▶ **What the task asks**: Range to reproduce from the entries below: the line with "00:25:21.740 --> 00:25:29.229", the line with "00:25:41.840 --> 00:25:47.950", and every line in between. Give them exactly and give nothing else.

Segment Start: Data for processing

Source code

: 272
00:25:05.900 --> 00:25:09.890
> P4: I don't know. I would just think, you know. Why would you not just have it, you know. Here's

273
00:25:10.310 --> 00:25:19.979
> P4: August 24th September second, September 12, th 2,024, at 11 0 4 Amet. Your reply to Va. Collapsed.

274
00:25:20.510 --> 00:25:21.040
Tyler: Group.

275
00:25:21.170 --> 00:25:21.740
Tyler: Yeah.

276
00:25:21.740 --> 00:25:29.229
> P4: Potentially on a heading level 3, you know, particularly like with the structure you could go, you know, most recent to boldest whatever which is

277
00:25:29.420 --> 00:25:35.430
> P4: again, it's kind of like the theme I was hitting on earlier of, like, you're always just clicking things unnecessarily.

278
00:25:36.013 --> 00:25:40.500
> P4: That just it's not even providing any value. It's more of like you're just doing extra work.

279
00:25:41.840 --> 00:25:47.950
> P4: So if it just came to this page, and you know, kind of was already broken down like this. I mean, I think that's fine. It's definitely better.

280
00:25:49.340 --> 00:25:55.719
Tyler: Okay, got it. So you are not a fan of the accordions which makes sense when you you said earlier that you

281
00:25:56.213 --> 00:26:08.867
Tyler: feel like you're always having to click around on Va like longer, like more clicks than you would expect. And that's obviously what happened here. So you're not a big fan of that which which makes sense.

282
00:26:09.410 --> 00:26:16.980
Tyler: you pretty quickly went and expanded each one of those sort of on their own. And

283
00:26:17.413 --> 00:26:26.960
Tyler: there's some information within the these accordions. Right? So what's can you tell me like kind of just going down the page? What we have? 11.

Segment End: Data for processing

▶ **Your solution**:
00:25:21.740 --> 00:25:29.229
> P4: Potentially on a heading level 3, you know, particularly like with the structure you could go, you know, most recent to boldest whatever which is

277
00:25:29.420 --> 00:25:35.430
> P4: again, it's kind of like the theme I was hitting on earlier of, like, you're always just clicking things unnecessarily.

278
00:25:36.013 --> 00:25:40.500
> P4: That just it's not even providing any value. It's more of like you're just doing extra work.

279
00:25:41.840 --> 00:25:47.950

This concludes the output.